Sunday, September 3, 2017

2006 Fu Hai 7536 Menghai Pu erh Cake









This is a 7536 recipe produced by Fu Hai Tea Factory.  This 2006 raw pu erh, is already 11 years old and this tea had been stored in Singapore for about 10 years.  The information slip in the tea stated that the pu erh is harvested from the Menghai region.  Pu erh tea drinkers would be familiar with the Menghai region as many vintage and classical old cakes were traditionally made from this region.  

This tea had aged well over the 10 years in Singapore.  The tea when brewed is mellow and sweet.  Notice the pleasant dark gold color of the tea.  Surprisingly, I found the tea paired nicely with fresh fruits (apples, pear and peaches).  I felt, that sipping the tea after having these fruits, the tea tasted sweeter.   Overall the tea has a nice pleasant sweet aftertaste and a nice floral-herbal  complexity In the tea.  I recommend that this tea should be brewed on the stronger side....by adding an extra gram of tea to your standard brew.

But I digress.  Making your tea on the stronger side......adding more tea leaves or a longer infusion?  Don't you get a strong tea from both methods?  Yes, but there are 2 main differences.  
a) using more leaves can get you more infusions in your tea session.  If you let your tea infuse for a longer time after every pour, you would get lesser rounds of tea.
b) there is a difference in taste and aroma.  The chi or energy from the tea is more pronounced with adding more leaves.  

I would try to get an ideal brew when I opened a pu er tea cake.  Yes, its a personal preference in terms of strength.  It would normally take a few brews for me to determine whether I should use more/less leaves and the infusion times for the brew.  It may take 3-4 tea sessions before I settle down and conclude the brewing parameters for the tea.  How do you, my reader, determine your brewing parameters for your tea, please share with me your methods.  Thank you.




Saturday, August 26, 2017

Tsen Chi Cha






Tsen Chi Cha is a oolong tea produced in Amoy China.  This version is the Sea Dyke brand.  This tea is packed in a metal foil bag and packaged in a paper box.  This tea had been produced for many years by Sea Dyke and is available in many South East Asian countries.  They are commonly found in Chinese tea shops or Chinese emporiums.  I remembered I saw this tea at a Chinese tea shop in San Francisco and Toronto as well. 

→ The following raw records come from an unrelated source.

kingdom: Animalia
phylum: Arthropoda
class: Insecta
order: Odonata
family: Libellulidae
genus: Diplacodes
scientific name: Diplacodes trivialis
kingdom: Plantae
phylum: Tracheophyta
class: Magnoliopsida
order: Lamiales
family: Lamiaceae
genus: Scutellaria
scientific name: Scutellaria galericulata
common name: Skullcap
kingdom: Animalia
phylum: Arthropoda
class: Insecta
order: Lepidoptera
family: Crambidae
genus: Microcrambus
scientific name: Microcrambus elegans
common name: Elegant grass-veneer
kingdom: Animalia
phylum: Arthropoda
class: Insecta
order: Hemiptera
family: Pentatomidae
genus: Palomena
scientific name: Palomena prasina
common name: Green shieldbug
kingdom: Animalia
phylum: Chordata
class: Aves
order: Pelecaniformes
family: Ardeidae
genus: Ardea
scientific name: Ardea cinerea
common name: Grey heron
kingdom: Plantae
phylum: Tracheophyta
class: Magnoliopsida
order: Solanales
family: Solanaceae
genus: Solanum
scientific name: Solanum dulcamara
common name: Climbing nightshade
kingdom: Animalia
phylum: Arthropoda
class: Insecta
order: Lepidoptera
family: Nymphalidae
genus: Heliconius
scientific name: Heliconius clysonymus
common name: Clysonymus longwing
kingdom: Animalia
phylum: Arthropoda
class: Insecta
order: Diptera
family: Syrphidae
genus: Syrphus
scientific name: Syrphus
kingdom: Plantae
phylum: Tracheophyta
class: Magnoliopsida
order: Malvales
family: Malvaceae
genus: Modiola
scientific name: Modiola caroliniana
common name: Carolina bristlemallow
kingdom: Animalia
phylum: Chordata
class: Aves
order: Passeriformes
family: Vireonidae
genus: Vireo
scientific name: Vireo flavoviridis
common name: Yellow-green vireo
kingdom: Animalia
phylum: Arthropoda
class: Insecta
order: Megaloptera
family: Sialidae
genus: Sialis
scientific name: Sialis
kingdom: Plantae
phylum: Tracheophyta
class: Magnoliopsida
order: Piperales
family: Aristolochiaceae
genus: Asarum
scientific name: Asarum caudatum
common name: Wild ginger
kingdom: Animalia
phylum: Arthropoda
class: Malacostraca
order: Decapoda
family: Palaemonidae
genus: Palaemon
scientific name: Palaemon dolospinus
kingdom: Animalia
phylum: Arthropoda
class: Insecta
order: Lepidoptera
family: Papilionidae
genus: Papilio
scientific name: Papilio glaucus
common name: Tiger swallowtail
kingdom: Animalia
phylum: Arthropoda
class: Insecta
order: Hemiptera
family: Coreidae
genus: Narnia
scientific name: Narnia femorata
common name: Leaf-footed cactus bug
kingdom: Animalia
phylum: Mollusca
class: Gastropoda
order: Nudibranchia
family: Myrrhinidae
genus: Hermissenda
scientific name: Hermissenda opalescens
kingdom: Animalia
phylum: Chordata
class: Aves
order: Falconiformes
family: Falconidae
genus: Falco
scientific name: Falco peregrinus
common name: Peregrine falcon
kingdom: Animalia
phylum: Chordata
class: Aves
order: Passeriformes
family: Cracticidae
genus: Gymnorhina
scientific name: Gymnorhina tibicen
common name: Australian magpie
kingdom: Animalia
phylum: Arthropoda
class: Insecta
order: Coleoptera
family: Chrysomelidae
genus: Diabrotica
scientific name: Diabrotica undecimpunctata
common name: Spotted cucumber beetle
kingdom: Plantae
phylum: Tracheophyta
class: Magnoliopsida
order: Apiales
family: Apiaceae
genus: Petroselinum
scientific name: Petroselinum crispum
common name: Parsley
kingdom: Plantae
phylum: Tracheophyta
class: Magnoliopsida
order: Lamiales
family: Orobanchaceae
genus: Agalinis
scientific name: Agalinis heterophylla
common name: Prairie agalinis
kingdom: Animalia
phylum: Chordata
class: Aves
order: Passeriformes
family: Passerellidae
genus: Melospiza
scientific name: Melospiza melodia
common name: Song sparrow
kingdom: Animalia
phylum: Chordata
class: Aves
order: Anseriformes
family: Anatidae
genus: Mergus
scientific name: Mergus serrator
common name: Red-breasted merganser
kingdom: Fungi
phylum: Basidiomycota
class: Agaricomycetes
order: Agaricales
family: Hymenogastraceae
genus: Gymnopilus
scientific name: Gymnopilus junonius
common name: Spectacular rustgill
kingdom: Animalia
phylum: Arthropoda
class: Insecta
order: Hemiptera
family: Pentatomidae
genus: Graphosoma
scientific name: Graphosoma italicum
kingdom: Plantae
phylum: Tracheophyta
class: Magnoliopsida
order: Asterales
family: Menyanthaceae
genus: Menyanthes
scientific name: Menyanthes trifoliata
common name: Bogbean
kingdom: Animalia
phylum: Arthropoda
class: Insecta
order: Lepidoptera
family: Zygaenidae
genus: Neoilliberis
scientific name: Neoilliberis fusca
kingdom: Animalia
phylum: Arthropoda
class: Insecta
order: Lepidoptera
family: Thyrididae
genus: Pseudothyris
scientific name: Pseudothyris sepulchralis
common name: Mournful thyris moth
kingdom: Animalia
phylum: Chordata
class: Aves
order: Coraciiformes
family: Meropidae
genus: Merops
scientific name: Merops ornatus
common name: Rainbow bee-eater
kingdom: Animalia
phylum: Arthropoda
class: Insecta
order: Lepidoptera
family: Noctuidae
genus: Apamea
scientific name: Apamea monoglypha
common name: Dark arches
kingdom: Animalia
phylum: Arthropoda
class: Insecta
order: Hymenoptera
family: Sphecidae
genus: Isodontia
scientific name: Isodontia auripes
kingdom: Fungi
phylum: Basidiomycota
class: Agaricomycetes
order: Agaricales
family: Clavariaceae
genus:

I was in at Yue Hwa Emporium, Hong Kong last  year browsing at the Sea Dyke tea section when an elderly man came to the same aisle and picked up 2 boxes of this tea.  I asked him why he had chosen this tea.  He replied that he drank lots of tea (oolong, puerh, longqing), but because he lived in a very small apartment, he only had a small shelf for his tea.  When he had finished his stash, say oolong, he would replace them.  He mentioned he does not buy to store his tea long term but buy to drink.  He smiled and went off to pay, not before telling me that this tea was good.  I bought a box of this tea.

This tea brews up 5 good infusions.  It is high roasted and has a taste and aroma like a hybrid shui hsien and a tie kuan yin.  Nothing sophisticated or extraordinary but the traditional roast and comforting aroma made this tea a value for money purchase.   I can understand, when I sipped this tea at home, why the Hong Kong gentleman liked this oolong.